Cork on water and under water

The unique nature of cork is underappreciated!

All of us are aware of the cork used in bottles, many of us are familiar with decorative cork surfaces for floor, wall and ceilings. Perhaps someone has used shoes with cork soles or insoles…

Did you know that cork oak bark is widely used in the vast seas and oceans? Navigation buoys and floats are still made from cork to this day.

In the age of plastic and synthetic materials, no worthy replacement could be found for the core of navigation equipment made of cork which is salt water resistant and light, possessing great floating properties.

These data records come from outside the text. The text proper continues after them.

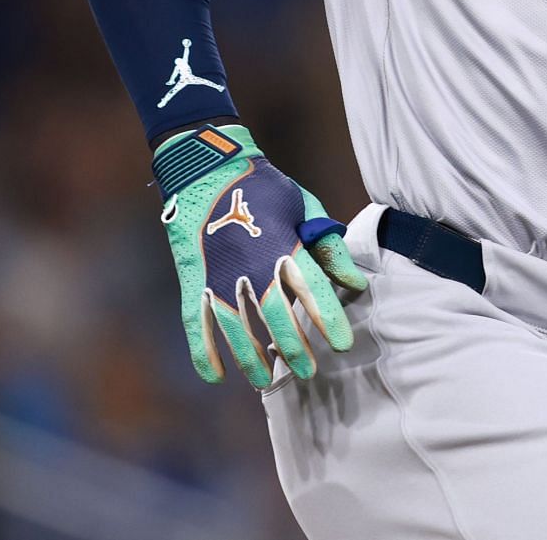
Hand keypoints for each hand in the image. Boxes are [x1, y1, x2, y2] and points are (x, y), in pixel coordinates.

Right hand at [153, 124, 367, 388]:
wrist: (207, 167)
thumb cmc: (265, 187)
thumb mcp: (304, 206)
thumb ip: (328, 246)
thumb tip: (354, 284)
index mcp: (283, 244)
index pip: (313, 290)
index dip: (329, 320)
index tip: (343, 344)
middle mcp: (251, 265)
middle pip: (276, 316)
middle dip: (294, 347)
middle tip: (308, 370)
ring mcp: (218, 275)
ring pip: (236, 328)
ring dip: (252, 358)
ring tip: (267, 380)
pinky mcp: (192, 280)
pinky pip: (196, 323)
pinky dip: (204, 352)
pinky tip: (217, 377)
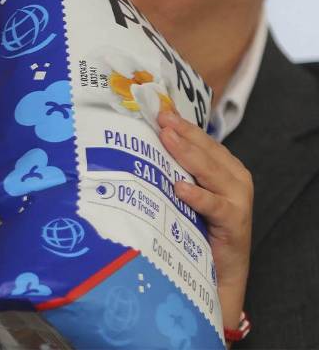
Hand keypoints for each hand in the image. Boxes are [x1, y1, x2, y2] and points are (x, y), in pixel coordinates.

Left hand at [157, 110, 252, 328]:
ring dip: (187, 155)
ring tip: (167, 139)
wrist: (218, 272)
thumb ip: (177, 169)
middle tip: (160, 118)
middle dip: (183, 133)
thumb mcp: (187, 193)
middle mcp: (235, 179)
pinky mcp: (234, 223)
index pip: (203, 140)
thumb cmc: (199, 227)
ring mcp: (238, 200)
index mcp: (226, 167)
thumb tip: (146, 142)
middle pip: (207, 150)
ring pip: (211, 171)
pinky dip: (197, 195)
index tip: (160, 110)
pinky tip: (180, 187)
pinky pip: (215, 205)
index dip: (182, 125)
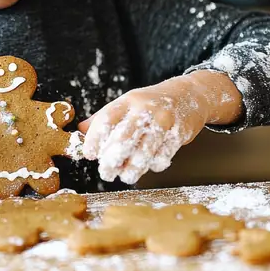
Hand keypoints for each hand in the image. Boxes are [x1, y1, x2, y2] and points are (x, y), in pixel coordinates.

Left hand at [78, 75, 211, 184]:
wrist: (189, 95)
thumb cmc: (151, 103)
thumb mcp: (126, 103)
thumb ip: (104, 118)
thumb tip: (80, 132)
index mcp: (128, 100)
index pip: (107, 119)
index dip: (95, 138)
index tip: (89, 154)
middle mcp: (145, 109)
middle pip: (124, 138)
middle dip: (112, 160)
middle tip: (106, 172)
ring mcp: (164, 121)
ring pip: (144, 152)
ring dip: (132, 169)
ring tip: (125, 176)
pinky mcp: (179, 134)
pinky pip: (163, 156)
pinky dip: (153, 165)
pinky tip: (148, 166)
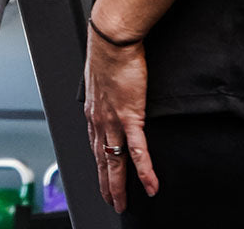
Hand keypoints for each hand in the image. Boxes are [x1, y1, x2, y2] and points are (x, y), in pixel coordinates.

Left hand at [83, 26, 156, 211]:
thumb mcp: (101, 78)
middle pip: (102, 159)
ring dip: (119, 185)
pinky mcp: (130, 116)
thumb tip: (111, 97)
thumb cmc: (108, 53)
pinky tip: (150, 185)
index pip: (95, 145)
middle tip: (112, 201)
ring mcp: (113, 120)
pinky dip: (144, 170)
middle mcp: (99, 119)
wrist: (111, 40)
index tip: (102, 178)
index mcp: (93, 110)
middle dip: (106, 184)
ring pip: (115, 160)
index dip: (99, 164)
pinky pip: (138, 150)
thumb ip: (106, 93)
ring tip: (123, 203)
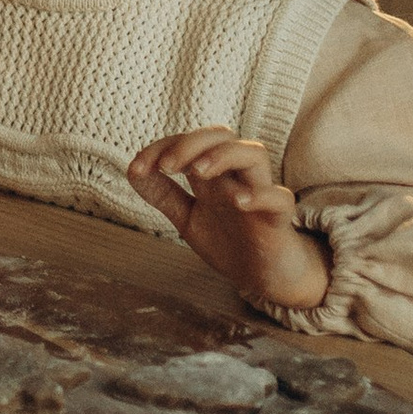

The same centuries-old dependence exists in the fishing industry: in modern fishing nets, cork floats are also used and there has been no sustainable replacement for them.

Water sports and swimming leisure activities also have a lot to do with cork. Swimming and surfing boards; various kayaks and canoes are mostly made of high-density pressed cork pellets. A popular hobby and job for some: Fishing with a rod also uses products made of cork: rod handles and floats.

Cork is also used in the dark depths of seas and oceans. Most modern nuclear submarines are equipped with special soundproofing walls made of cork granules and very thick metal shields. After all, one of the key requirements of submarine, despite its huge size, is to be almost entirely silent.

So, tell me: what exactly is cork? Is it just a bark of an oak tree or something more?

Scientists have discovered the remains of a Phoenician ship more than three thousand years old, some elements of which were made of cork oak bark: in this way, the Phoenicians sought to improve the ship’s buoyancy, reduce its weight, and improve its ability to maneuver swiftly.

Summing up the above, we see that cork is indispensable both on land and on water. Its significance for humans is truly enormous both millennia ago and also in the modern world.